▶ _TASK 1_
In one to three sentences, explain why the Spark History Server post says the History Server throws a ClassNotFoundException.
▶ _TASK 2_
Pick up the Spark History Server post after its last line and keep going.

---- SOURCE TEXT

Spark can use Hadoop S3A file system org.apache.hadoop.fs.s3a.S3AFileSystem
. By adding the following into the conf/spark-defaults.conf
, I can get spark-shell to log to the S3 bucket:
spark.jars.packages net.java.dev.jets3t:jets3t:0.9.0,com.google.guava:guava:16.0.1,com.amazonaws:aws-java-sdk:1.7.4,org.apache.hadoop:hadoop-aws:2.7.3
spark.hadoop.fs.s3a.impl org.apache.hadoop.fs.s3a.S3AFileSystem
spark.eventLog.enabled true
spark.eventLog.dir s3a://spark-logs-test/
spark.history.fs.logDirectory s3a://spark-logs-test/
spark.history.provider org.apache.hadoop.fs.s3a.S3AFileSystem
Spark History Server also loads configuration from conf/spark-defaults.conf
, but it seems not to load spark.jars.packages
configuration, and throws ClassNotFoundException
:
Exception in thread "main" java.lang.ClassNotFoundException: org.apache.hadoop.fs.s3a.S3AFileSystem
at java.net.URLClassLoader.findClass(URLClassLoader.java:381)
at java.lang.ClassLoader.loadClass(ClassLoader.java:424)
at sun.misc.Launcher$AppClassLoader.loadClass(Launcher.java:331)

--------
---- DATA EXTRACT

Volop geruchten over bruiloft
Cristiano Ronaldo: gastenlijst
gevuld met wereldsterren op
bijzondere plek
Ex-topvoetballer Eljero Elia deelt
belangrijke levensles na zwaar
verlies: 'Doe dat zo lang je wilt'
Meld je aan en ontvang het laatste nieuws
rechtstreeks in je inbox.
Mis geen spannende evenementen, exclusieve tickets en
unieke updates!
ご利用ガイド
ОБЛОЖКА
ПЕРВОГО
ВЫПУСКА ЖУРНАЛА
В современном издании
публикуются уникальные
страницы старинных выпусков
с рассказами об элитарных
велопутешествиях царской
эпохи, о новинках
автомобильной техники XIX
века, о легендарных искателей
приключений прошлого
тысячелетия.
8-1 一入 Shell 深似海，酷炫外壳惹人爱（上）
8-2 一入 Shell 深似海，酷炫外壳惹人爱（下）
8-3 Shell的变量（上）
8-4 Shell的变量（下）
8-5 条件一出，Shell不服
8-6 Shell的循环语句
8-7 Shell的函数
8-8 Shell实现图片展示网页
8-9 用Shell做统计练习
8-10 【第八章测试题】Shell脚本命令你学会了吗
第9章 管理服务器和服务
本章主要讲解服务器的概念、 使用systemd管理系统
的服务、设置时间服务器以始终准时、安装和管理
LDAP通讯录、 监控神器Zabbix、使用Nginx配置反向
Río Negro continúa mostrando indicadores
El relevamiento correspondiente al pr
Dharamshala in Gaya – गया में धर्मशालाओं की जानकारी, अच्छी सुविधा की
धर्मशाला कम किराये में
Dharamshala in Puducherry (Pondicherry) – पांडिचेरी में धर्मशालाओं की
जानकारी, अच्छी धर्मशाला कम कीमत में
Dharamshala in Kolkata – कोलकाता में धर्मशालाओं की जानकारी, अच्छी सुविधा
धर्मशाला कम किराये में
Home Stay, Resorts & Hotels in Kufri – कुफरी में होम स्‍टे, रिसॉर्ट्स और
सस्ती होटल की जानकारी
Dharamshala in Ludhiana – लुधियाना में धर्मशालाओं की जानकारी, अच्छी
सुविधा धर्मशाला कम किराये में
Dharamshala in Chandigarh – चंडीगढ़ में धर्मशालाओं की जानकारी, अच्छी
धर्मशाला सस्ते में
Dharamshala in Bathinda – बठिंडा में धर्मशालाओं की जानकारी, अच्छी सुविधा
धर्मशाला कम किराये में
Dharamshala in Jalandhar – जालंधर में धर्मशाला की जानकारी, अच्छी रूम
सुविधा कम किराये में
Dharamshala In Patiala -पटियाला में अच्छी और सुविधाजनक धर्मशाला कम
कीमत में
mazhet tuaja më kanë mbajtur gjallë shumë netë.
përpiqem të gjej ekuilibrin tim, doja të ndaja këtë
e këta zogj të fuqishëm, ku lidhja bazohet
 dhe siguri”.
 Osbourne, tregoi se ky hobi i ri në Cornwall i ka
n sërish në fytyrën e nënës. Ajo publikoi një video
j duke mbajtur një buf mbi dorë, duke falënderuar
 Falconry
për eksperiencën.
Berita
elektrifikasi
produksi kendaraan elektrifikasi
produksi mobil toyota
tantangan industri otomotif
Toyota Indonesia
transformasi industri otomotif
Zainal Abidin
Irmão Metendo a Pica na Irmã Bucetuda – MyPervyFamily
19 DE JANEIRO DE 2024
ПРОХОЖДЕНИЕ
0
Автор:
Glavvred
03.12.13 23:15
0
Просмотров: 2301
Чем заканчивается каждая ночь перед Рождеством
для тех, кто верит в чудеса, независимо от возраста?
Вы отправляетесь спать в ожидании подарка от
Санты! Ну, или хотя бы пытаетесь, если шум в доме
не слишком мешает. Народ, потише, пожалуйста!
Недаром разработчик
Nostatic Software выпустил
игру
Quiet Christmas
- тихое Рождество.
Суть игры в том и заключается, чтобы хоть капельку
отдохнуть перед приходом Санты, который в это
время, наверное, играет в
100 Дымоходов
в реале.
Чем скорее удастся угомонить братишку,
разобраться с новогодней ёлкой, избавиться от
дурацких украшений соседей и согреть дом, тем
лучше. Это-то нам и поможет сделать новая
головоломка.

--------

▶ _ANSWER 1_
The History Server loads its configuration from conf/spark-defaults.conf, but it seems not to load the spark.jars.packages setting. Because of that, it cannot find org.apache.hadoop.fs.s3a.S3AFileSystem and throws the exception.

▶ _ANSWER 2_
at java.lang.ClassLoader.loadClass(ClassLoader.java:357)
at java.lang.Class.forName0(Native Method)
at java.lang.Class.forName(Class.java:348)
at org.apache.spark.util.Utils$.classForName(Utils.scala:225)
at org.apache.spark.deploy.history.HistoryServer$.main(HistoryServer.scala:256)
at org.apache.spark.deploy.history.HistoryServer.main(HistoryServer.scala)
The Spark source code for loading configuration is different in SparkSubmitArguments.scala and in HistoryServerArguments.scala, in particular the HistoryServerArguments does not seem to load packages.
Is there a way to add the org.apache.hadoop.fs.s3a.S3AFileSystem
dependency to the History Server?